12/31/2025
New Year’s Resolutions: A Different Way Forward
At the stroke of midnight, another year quietly moves into your history.
Before the fireworks fade, it’s worth asking an honest question:
Did you accomplish the goals you set for yourself last New Year’s?
If the answer is “not really,” you’re not alone, and it doesn’t mean you failed. It usually means the strategy was flawed, not your character or discipline.
Don’t Sabotage Yourself
Most resolutions fail because they rely on motivation, willpower, or dramatic change. Those things are unreliable. Life is busy, unpredictable, and often exhausting. Expecting perfection or sustained intensity is a setup for self-sabotage.

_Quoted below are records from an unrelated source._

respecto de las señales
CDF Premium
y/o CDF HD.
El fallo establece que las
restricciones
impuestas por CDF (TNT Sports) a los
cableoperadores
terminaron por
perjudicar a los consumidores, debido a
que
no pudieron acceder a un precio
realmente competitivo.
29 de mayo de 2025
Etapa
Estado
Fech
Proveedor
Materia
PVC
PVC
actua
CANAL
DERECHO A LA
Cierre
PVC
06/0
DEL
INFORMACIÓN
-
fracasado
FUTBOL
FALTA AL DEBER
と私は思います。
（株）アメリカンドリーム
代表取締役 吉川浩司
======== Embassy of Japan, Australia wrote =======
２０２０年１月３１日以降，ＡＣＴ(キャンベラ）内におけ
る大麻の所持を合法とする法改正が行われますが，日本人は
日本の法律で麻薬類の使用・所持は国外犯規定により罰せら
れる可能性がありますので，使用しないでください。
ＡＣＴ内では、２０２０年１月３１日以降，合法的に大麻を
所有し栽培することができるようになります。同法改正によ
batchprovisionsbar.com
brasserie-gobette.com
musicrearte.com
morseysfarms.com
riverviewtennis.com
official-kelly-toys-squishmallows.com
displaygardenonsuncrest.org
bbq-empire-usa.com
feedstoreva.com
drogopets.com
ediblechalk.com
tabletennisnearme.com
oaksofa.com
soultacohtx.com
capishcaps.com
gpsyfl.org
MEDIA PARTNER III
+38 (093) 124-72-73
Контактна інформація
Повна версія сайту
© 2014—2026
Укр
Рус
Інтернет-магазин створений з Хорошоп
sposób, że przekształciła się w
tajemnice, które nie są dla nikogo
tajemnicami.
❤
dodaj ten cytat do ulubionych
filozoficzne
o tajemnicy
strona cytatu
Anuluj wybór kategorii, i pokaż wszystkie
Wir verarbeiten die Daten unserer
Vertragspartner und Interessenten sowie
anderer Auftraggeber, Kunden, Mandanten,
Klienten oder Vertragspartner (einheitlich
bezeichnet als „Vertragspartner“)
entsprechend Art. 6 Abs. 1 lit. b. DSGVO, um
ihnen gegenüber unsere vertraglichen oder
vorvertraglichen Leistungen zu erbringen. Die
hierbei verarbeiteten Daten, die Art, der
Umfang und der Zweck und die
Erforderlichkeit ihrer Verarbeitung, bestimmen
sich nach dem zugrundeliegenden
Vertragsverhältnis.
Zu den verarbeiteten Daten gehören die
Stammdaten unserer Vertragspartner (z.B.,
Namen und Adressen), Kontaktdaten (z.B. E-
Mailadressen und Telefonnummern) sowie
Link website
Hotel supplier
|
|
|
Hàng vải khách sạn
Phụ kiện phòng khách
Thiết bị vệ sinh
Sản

The real path to change is much quieter: anchoring small, realistic habits into your existing life.
Instead of asking, “What should I completely overhaul?”
Ask, “Where can this gently fit?”
Look honestly at your schedule. Where does there already exist a natural opening, before work, after dinner, on the drive home, where a small version of your goal could live?
Motivation Is Setup, Not Force
Motivation isn’t something you summon. It’s something you design for.
If your goal is to go to the gym more often, don’t rely on how you’ll feel after work. Pack your gym bag ahead of time. Put it in your car. Remove friction. When the moment comes, you’ve already made the hard decision.
Last-minute choices become much easier when future-you has already done the prep.
Reframe Your Goals Positively
Language matters more than we realize.
Don’t try to “lose weight. ”Try to “gain health.”
Don’t focus on what you’re taking away. Focus on what you’re adding. Showing up. Moving your body. Creating consistency. The outcome will take care of itself.
Negative framing feels like punishment. Positive framing feels like alignment.
The 5-Second Rule: Act or Drift
Here’s something crucial to remember: you have about five seconds to act on a productive thought.
When you think, “I could go to the gym,” or “I should write for a few minutes,” that’s your window. If you hesitate, overthink, or negotiate with yourself, your brain will default back to old patterns.
You don’t need to finish the task.
You just need to move in the direction of action.
Stand up. Put your shoes on. Open the document. Walk toward the door.
Momentum begins with motion, not certainty.
Progress Over Perfection
This year doesn’t need a dramatic reinvention. It needs honesty, realism, and kindness toward yourself. Small habits done consistently will always outperform big plans fueled by temporary motivation.
You’re not behind.
You’re just starting again, with better tools.
And sometimes, that’s the best kind of New Year’s resolution.